フィクション

初の一人称でハードボイルドっぽい「暗殺者の悔恨」

2020-12-08

お久しぶりのグレイマン・シリーズ。
もうやり尽くした感もあるし、著者のグリーニーも別の小説を書いたりしてたしどうするのかな?と思っていたところで新作登場。
なんと本作でグレイマンのシリーズも9作目。

なんだかんだ言いつつ全部読んでる私・・・

 
暗殺者の悔恨 上 (ハヤカワ文庫NV)
暗殺者の悔恨 下 (ハヤカワ文庫NV)

電子版はこちら
暗殺者の悔恨 上 グレイマン (ハヤカワ文庫NV)
暗殺者の悔恨 下 グレイマン (ハヤカワ文庫NV)

 

今回のグレイマン(ジェントリー)の敵は、世界的に「性的人身売買」を行っている巨大組織、通称コンソーシアム。
アジアや東欧といった貧しい国で、スカウトもしくは拉致した子供を含む若い女性を性奴隷として西側諸国に売るのだ。市場は巨大で、世界で三番目に儲かる犯罪ビジネスだという。

そのコンソーシアムのディレクター(親玉)は、アメリカの超富裕層が暮らすハリウッドヒルズの宮殿のような豪邸に妻と娘たちと共に住んでいる。
彼は犯罪者ではあるが、表向きの肩書はファンド・マネージャー。

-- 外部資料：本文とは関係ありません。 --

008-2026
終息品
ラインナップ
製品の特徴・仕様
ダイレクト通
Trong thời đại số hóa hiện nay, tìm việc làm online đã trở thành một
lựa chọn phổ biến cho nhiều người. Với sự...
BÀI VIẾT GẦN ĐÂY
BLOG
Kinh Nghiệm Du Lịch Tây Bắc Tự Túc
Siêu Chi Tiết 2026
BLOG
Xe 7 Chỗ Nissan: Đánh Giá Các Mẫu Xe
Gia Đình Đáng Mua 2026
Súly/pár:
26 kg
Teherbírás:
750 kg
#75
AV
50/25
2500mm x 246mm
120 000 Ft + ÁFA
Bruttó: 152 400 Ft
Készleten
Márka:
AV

自分自身を有能なビジネスマンだと認識している。
コンソーシアムは、各国の犯罪組織との共同事業であり、土地それぞれの警官幹部を賄賂で抱き込んでいる。
それはグレイマンの古巣でさえ例外ではない・・・
こういうケース、現実にも多いのだろうな。

とはいえ、自身の身の安全のため警護は万全の態勢をしいている。
警備の中には、南アの元軍人でグレイマンと対峙するのを楽しみにしているものさえいた・・・

 

我らがグレイマン(ジェントリー)はいつもと同じ平常運転。
お人好しがたたって本来請負った仕事以外に首を突っ込み、最後は怪我でボロボロなパターン。

シリーズの主人公なので、最後は勝つ(?)のだけども、決着の付け方はなかなか粋だった。

シリーズも長期化しそろそろマンネリ化してきたせいか、今回は少し趣向が凝らしてある。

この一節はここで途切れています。